### Goal A
Answer these questions about the Unicode strings thread:
(i) How much slower does the thread say comparison by iterating through each lazily computed code point is?
(ii) Which normalization form does the thread settle on?
(iii) Which format is named as mandating that normalization form?

### Selected excerpt
--------

If my strings are valid and normalized, I can compare them with a simple binary-level comparison; likewise for substring search, where I may also need to add a boundary check if I want fine-grain search. What you want to do is implement comparison by iterating through each lazily computed code point and comparing them. This is at least 60 times as slow; it also doesn't really compare equivalent characters in the strings. To get correct behaviour when comparing strings, they should be normalized. Normalization is costly, so you don't want to do it at each comparison, but only once. In practice, all data available everywhere should already be in NFC (XML mandates it, for example) and checking whether a string is normalized is very fast (while less fast than checking if a string is valid UTF-8, since you still need to access a table, which might hurt the cache, and is not vectorizable). Dealing with potentially invalid UTF strings can be highly dangerous as well, exploits for that kind of thing are common-place. I suspect denormalized Unicode could be sensitive too, since in some parts of your application 00e0 (à) and 0061 0300 (a + `) could compare equal but not in others, depending on what that string went through, causing inconsistencies. Anyway, the only value we can bring on top of the range abstraction is by establishing invariants. It makes sense to establish the strongest one; though I am not opposed to just checking for UTF validity. But no checking at all? There is no point. You might as well make your string type a typedef of std::string.
Also what kind of normalization NFC? NFKC?
NFC, of course. It takes less space and doesn't make you lose anything. If you want to work in decomposed forms or something else, use your own container and not the adaptor. Remember, this whole thing is just there to help you deal with the general case in a practical, correct and efficient way. The real algorithms are fully generic, and allow you to do whatever you want; they accept both normalized and un-normalized strings, data regardless of its memory layout, etc.
All of this is trivial to implement quickly with my Unicode library.
No, it is not.
I know better what I described and what my library is capable of, thank you.
Your Unicode library is locale agnostic which makes it quite useless in too many cases.
In the common case, you don't care (nor want to care) about a locale.

--------

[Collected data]
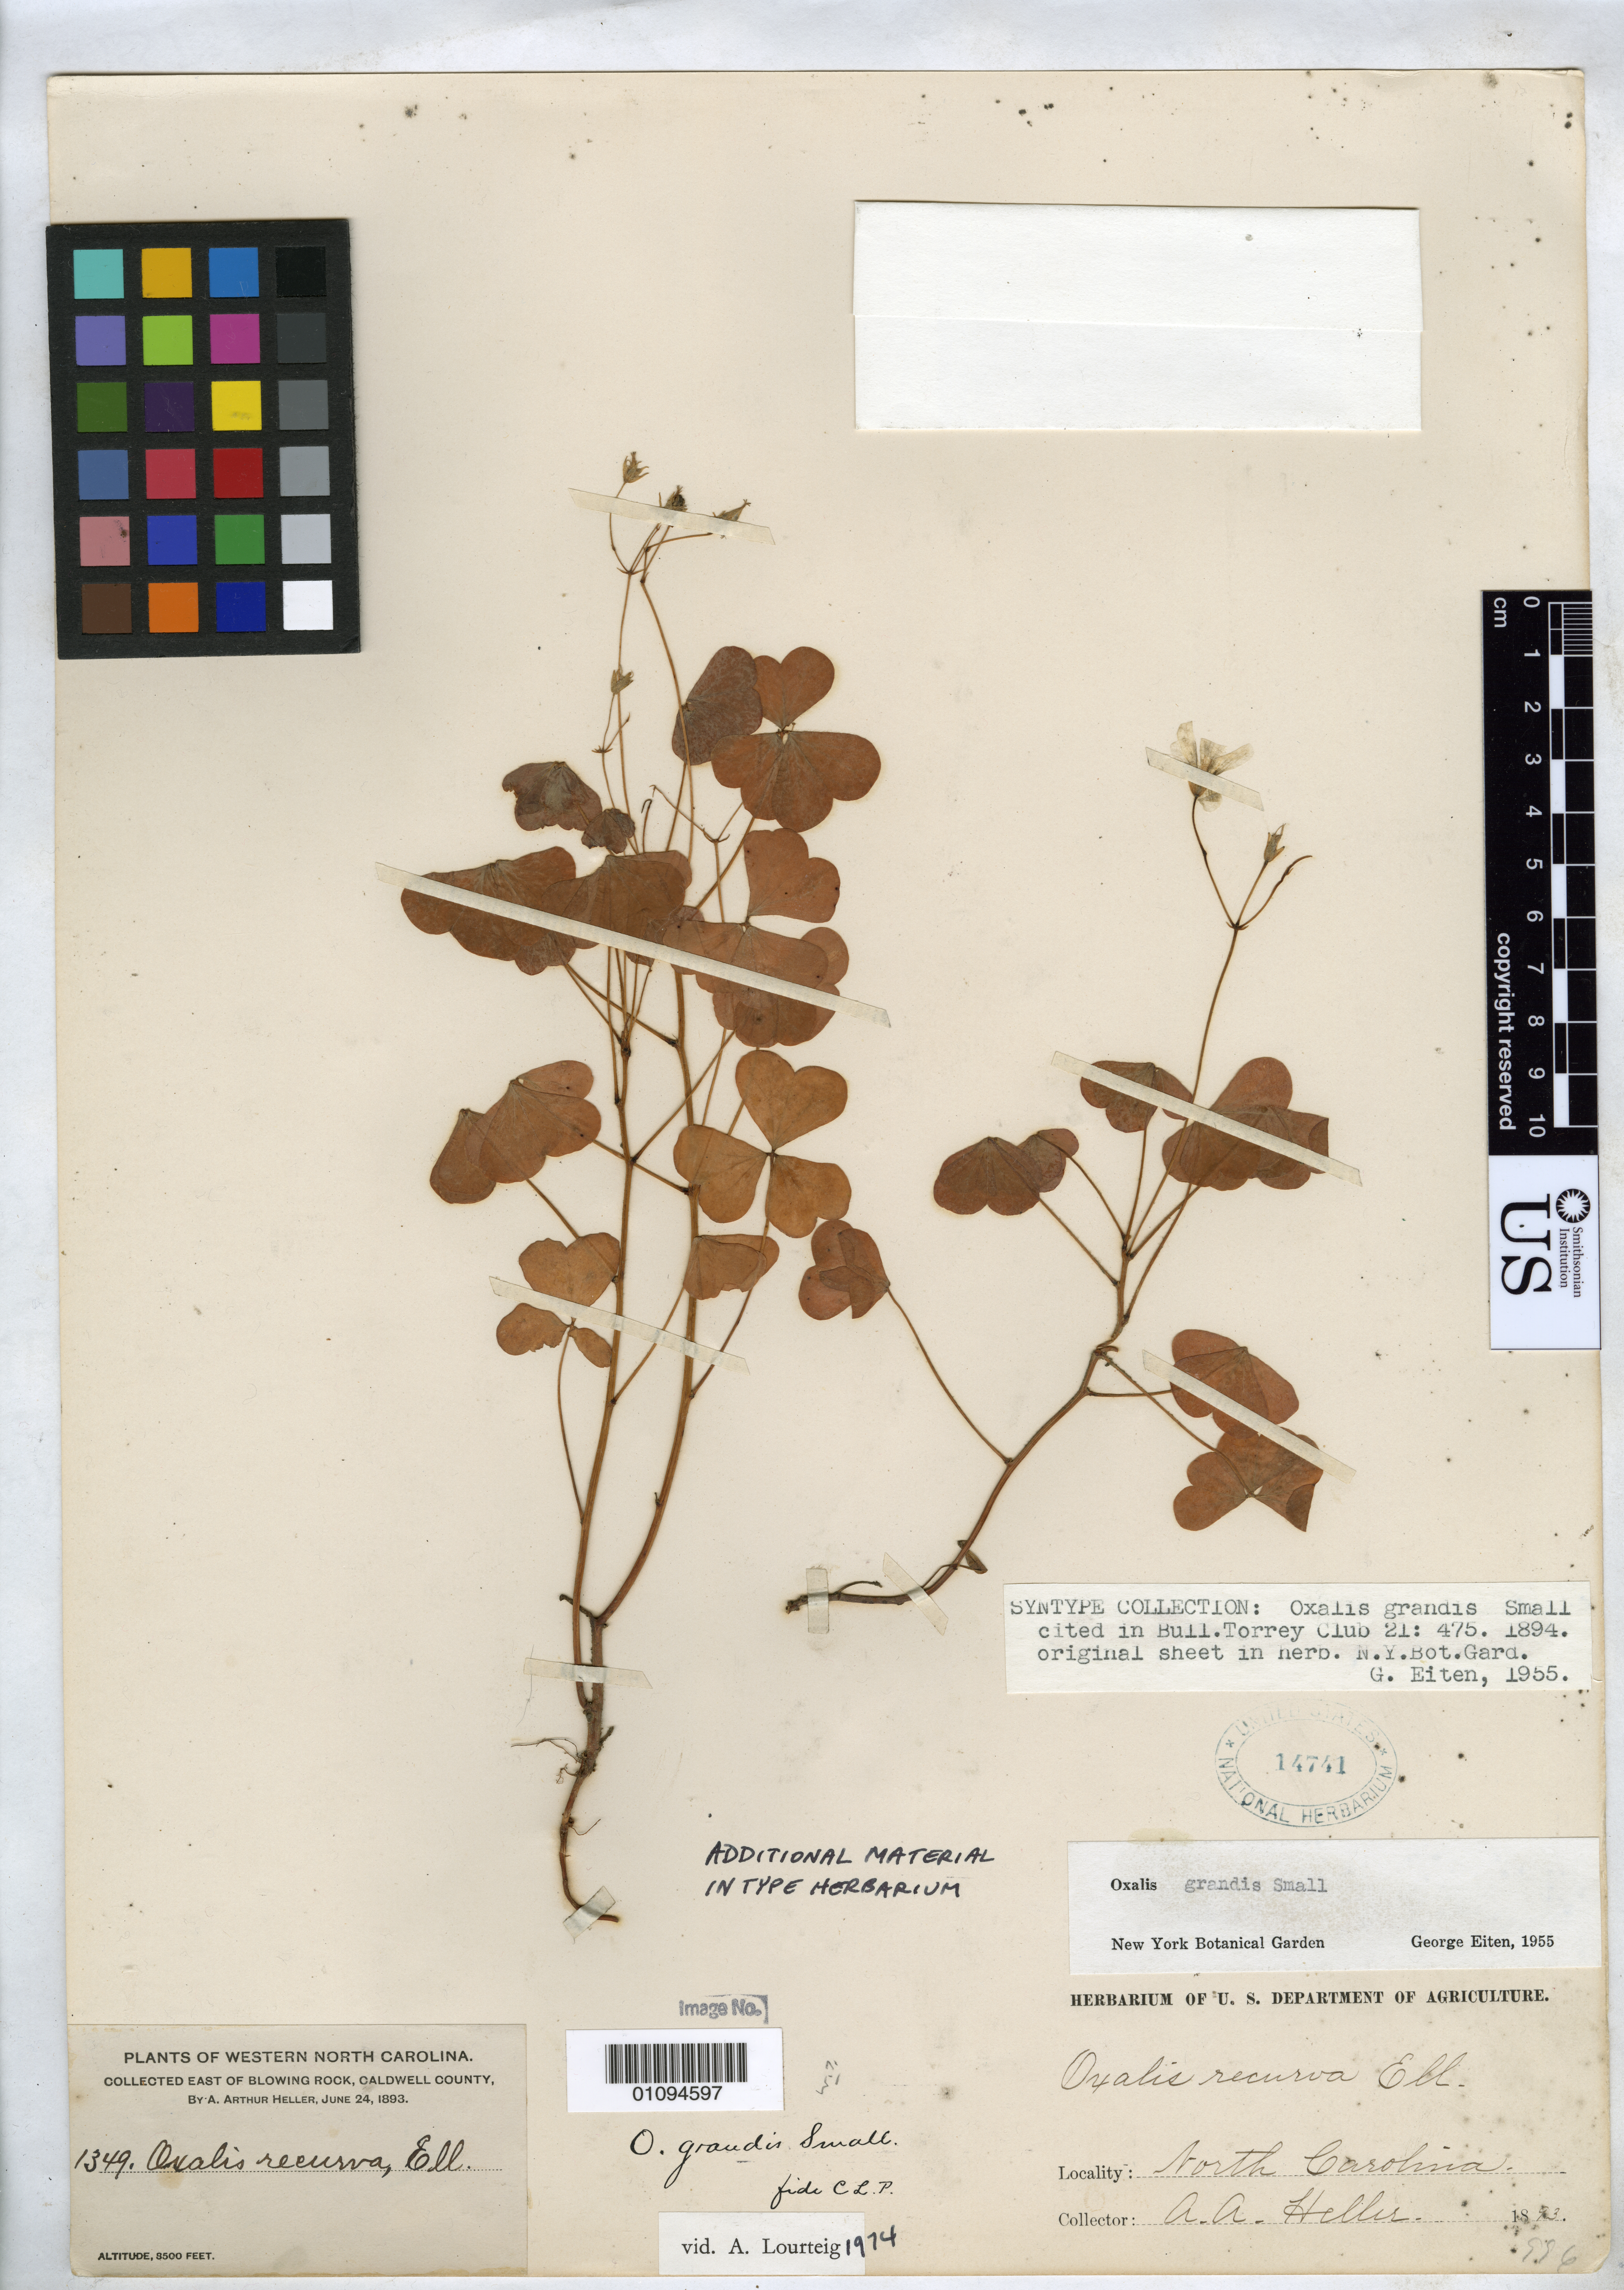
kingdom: Plantae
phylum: Tracheophyta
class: Magnoliopsida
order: Oxalidales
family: Oxalidaceae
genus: Oxalis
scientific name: Oxalis grandis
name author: Small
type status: Syntype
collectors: A. A. Heller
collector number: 1349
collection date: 1893-06-24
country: United States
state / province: North Carolina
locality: Western North Carolina, East of Blowing Rock.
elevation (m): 1067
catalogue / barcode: US 14741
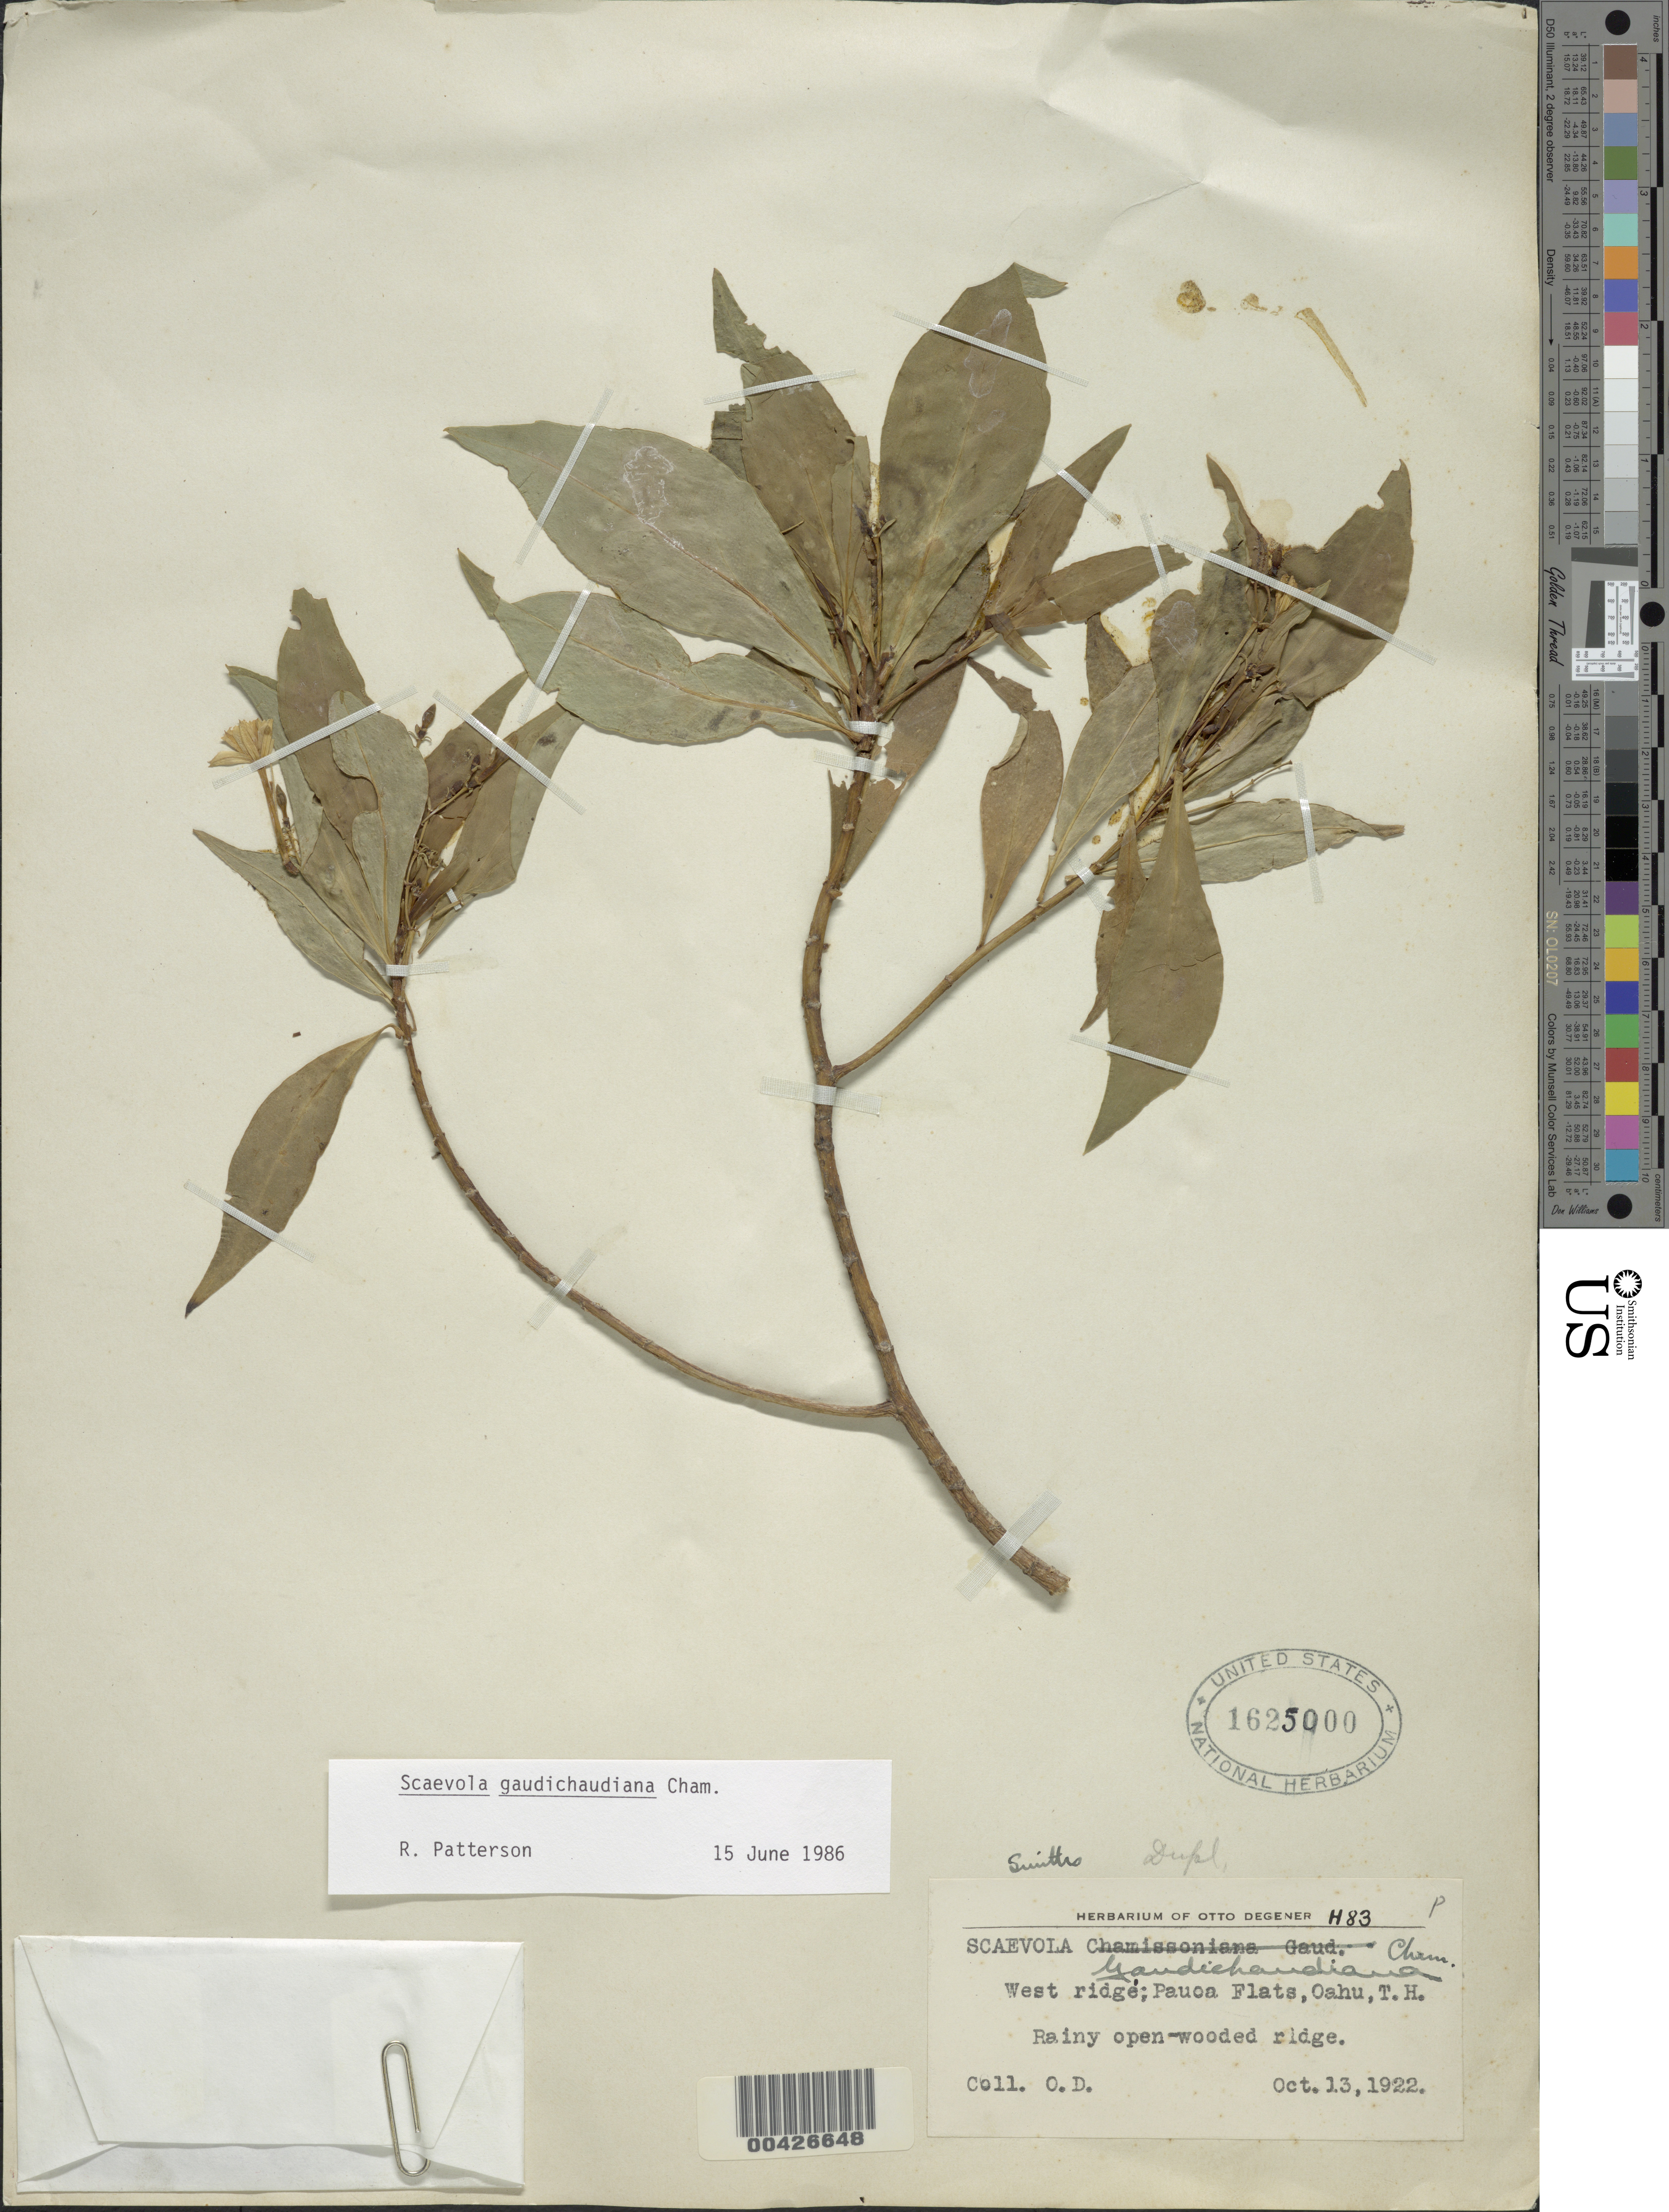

--------

### Goal B
Copy the records from the line with "class: Magnoliopsida" through the end of the records, with both ends included. Leave the pictures out.

### Complete response A
(i) At least 60 times as slow.
(ii) NFC.
(iii) XML.

### Complete response B
class: Magnoliopsida
order: Oxalidales
family: Oxalidaceae
genus: Oxalis
scientific name: Oxalis grandis
name author: Small
type status: Syntype
collectors: A. A. Heller
collector number: 1349
collection date: 1893-06-24
country: United States
state / province: North Carolina
locality: Western North Carolina, East of Blowing Rock.
elevation (m): 1067
catalogue / barcode: US 14741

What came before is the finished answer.